_Prompt_
Once you find a line containing the word "Human" in the entries below, copy it.
[[ Dataset records open ]]
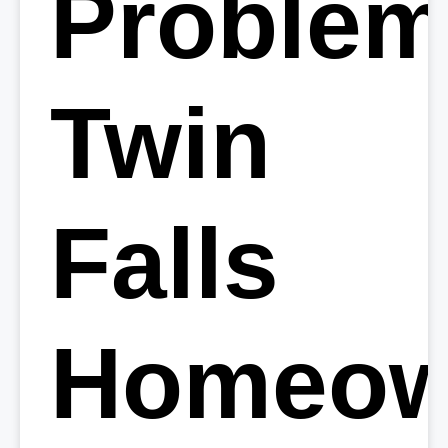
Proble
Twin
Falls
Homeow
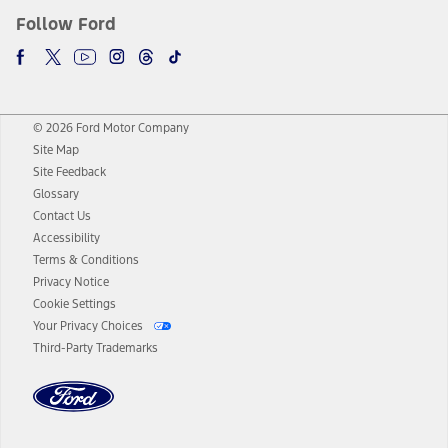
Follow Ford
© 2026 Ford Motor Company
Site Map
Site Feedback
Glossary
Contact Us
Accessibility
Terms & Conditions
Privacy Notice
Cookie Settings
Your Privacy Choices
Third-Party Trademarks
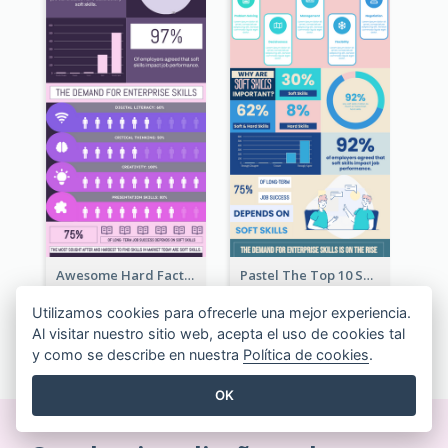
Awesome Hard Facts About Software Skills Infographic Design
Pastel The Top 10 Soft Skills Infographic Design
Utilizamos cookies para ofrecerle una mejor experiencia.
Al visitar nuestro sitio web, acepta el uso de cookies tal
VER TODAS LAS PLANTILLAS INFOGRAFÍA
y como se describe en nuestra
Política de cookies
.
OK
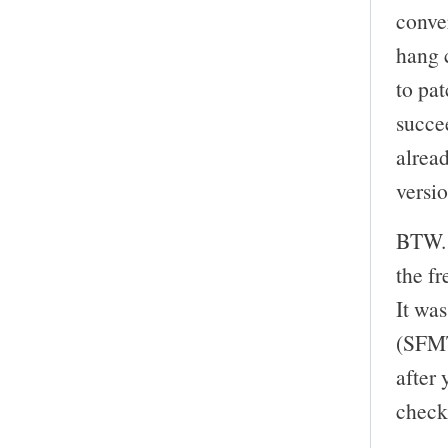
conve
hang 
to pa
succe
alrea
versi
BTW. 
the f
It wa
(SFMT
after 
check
[[ Dataset records closed ]]
[[ Dataset records open ]]
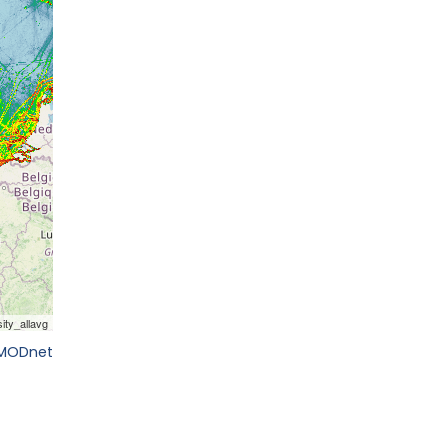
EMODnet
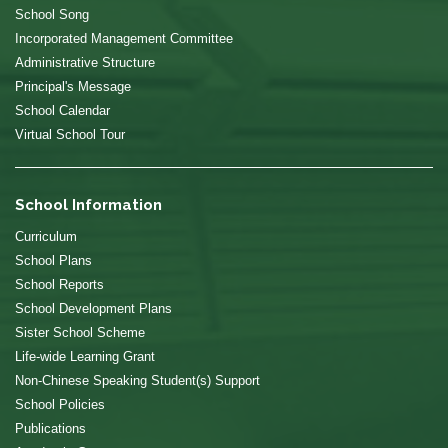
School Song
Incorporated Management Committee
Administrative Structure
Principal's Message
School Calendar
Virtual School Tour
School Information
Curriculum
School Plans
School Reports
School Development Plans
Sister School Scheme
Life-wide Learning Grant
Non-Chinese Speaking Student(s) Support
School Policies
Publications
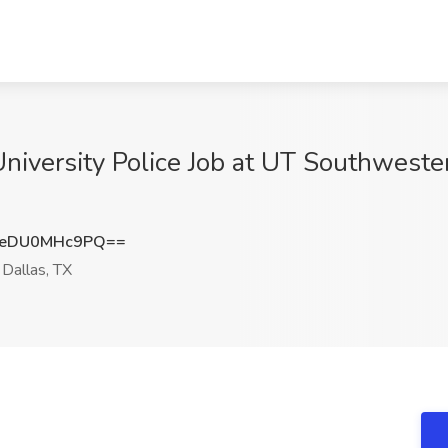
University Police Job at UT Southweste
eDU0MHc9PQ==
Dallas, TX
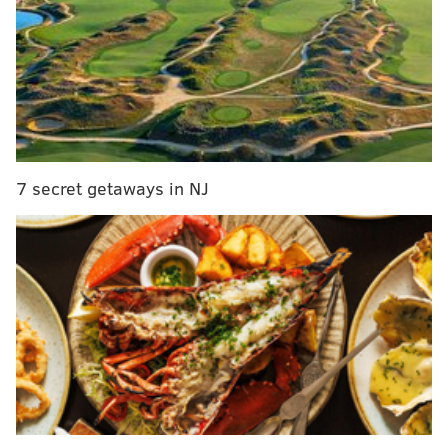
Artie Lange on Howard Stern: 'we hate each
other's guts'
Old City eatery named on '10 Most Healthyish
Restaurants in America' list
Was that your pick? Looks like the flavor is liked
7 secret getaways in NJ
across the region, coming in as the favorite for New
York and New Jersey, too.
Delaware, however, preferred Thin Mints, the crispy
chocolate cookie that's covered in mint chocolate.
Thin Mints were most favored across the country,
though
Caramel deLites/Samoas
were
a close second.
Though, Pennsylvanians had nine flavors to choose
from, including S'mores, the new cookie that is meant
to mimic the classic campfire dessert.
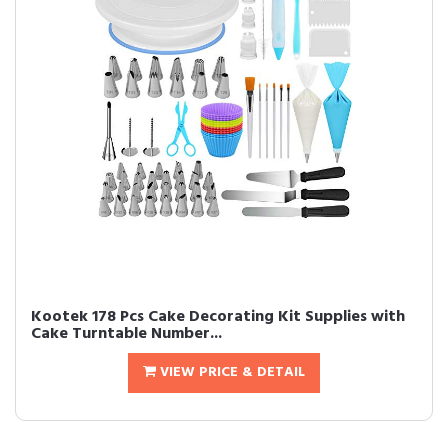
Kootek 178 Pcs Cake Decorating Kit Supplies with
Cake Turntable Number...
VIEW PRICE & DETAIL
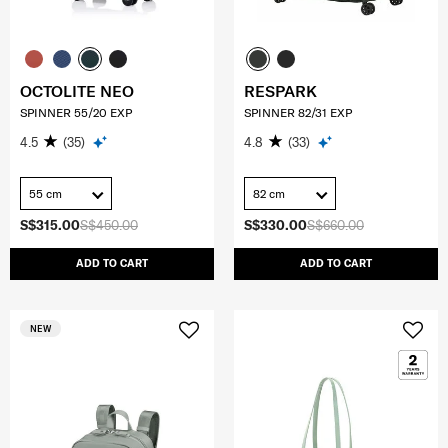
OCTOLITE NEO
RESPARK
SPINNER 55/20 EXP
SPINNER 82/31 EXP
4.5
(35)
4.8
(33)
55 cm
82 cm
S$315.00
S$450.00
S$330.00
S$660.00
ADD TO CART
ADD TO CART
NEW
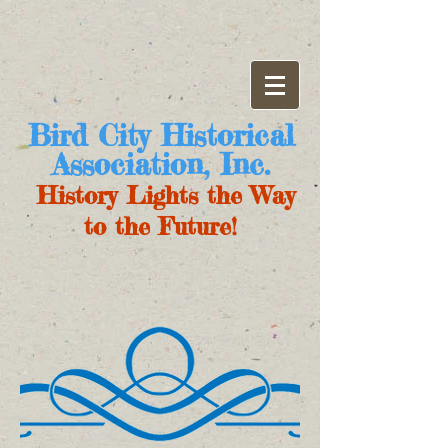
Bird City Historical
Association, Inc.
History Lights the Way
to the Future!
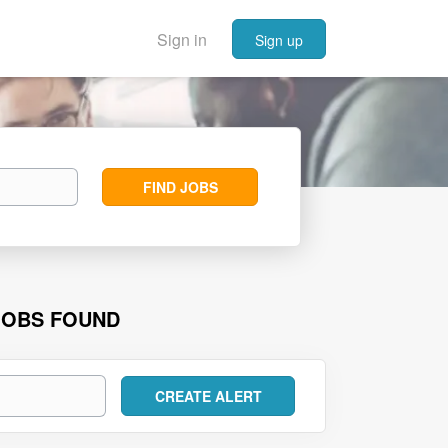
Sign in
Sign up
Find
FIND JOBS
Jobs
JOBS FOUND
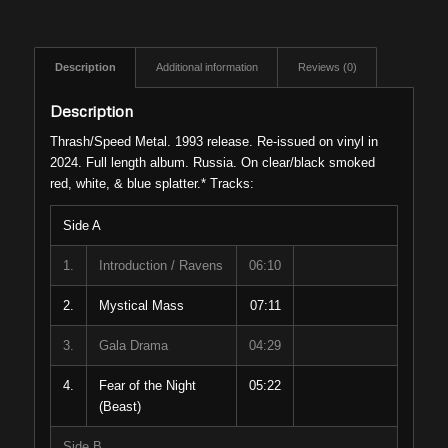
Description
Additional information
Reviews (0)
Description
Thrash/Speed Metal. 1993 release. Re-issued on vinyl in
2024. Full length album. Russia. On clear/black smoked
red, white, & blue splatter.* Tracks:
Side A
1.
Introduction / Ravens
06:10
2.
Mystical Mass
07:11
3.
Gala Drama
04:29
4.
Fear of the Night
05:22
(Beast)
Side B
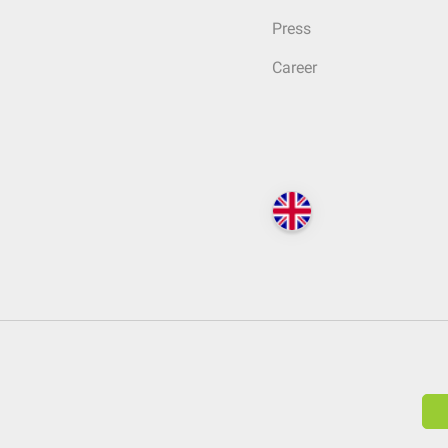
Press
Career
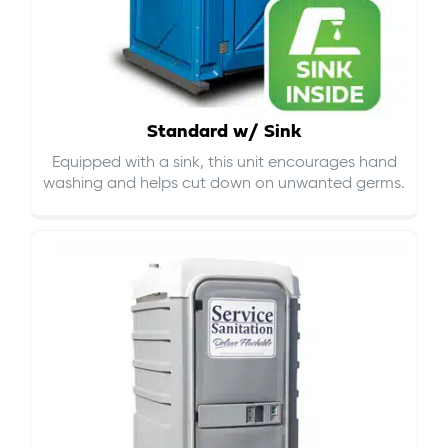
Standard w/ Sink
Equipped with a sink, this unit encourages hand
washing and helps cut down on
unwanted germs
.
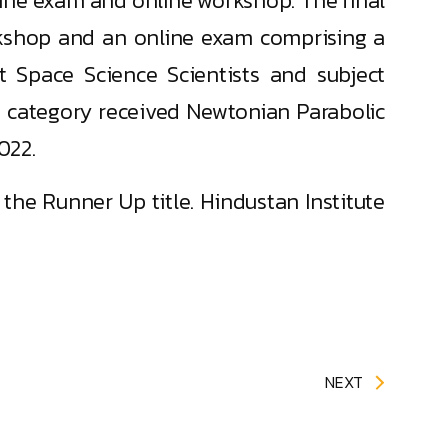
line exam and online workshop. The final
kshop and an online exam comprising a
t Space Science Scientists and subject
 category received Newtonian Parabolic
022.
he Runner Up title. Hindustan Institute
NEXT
[[ Dataset records closed ]]
[[ Dataset records open ]]
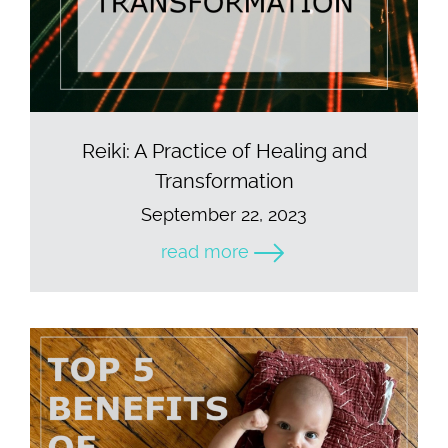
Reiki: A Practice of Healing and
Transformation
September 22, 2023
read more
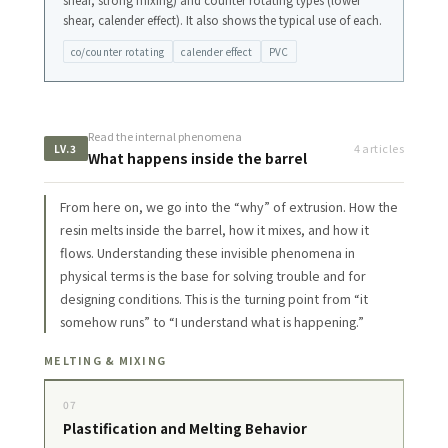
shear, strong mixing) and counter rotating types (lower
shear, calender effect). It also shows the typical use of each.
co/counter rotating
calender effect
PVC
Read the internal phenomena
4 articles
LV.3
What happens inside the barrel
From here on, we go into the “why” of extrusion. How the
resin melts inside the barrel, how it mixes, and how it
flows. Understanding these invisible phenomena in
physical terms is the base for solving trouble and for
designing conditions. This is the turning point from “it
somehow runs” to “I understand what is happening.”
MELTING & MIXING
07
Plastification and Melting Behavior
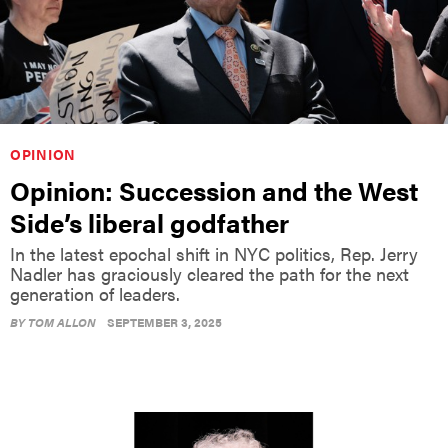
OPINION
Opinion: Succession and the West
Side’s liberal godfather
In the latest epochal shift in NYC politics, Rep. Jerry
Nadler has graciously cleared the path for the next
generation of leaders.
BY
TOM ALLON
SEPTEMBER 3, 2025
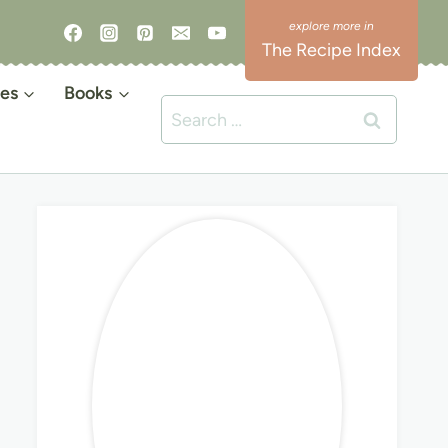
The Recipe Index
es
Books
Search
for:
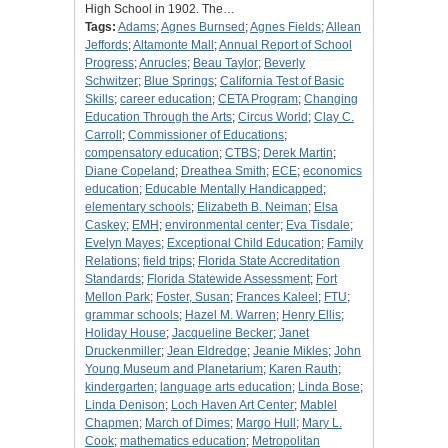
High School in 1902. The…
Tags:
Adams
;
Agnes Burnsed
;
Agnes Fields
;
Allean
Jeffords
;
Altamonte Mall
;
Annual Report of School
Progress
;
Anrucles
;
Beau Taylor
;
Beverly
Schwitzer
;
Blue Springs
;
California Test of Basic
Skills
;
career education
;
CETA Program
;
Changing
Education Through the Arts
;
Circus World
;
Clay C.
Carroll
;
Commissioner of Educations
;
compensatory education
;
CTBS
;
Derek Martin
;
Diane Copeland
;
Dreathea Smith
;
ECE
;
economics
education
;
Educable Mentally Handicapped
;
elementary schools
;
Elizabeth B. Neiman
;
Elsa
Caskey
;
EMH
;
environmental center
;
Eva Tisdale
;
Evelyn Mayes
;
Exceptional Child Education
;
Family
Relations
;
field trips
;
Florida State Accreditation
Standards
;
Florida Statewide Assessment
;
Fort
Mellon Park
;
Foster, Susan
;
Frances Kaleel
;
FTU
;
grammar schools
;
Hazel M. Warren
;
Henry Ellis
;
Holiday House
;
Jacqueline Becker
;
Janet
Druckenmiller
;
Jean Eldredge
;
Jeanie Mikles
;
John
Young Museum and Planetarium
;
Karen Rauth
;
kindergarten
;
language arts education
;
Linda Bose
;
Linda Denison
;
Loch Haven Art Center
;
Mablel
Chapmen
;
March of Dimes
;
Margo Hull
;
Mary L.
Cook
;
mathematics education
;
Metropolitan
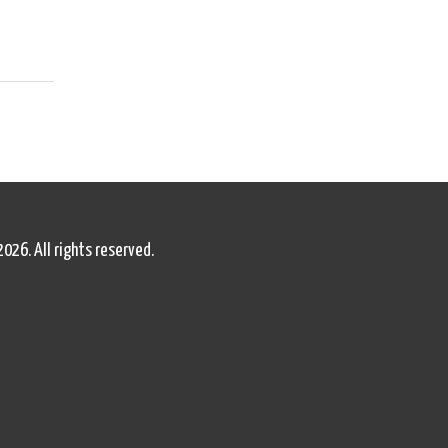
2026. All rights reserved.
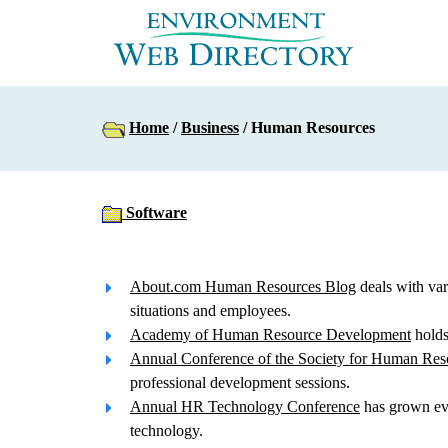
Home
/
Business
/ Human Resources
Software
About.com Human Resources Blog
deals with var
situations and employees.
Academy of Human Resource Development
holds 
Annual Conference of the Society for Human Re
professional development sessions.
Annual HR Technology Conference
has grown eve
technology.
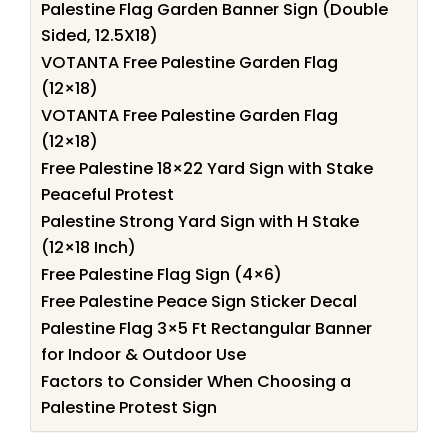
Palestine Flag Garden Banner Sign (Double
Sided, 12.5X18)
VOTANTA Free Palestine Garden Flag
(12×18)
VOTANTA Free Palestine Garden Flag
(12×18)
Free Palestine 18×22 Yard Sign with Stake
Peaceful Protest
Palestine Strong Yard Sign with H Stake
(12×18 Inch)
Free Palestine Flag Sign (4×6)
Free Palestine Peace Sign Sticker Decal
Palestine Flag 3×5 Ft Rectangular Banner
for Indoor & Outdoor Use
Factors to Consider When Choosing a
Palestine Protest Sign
[[ Dataset records closed ]]
_Result of this task_
/ Human Resources
About.com Human Resources Blog
Academy of Human Resource Development
Annual Conference of the Society for Human Re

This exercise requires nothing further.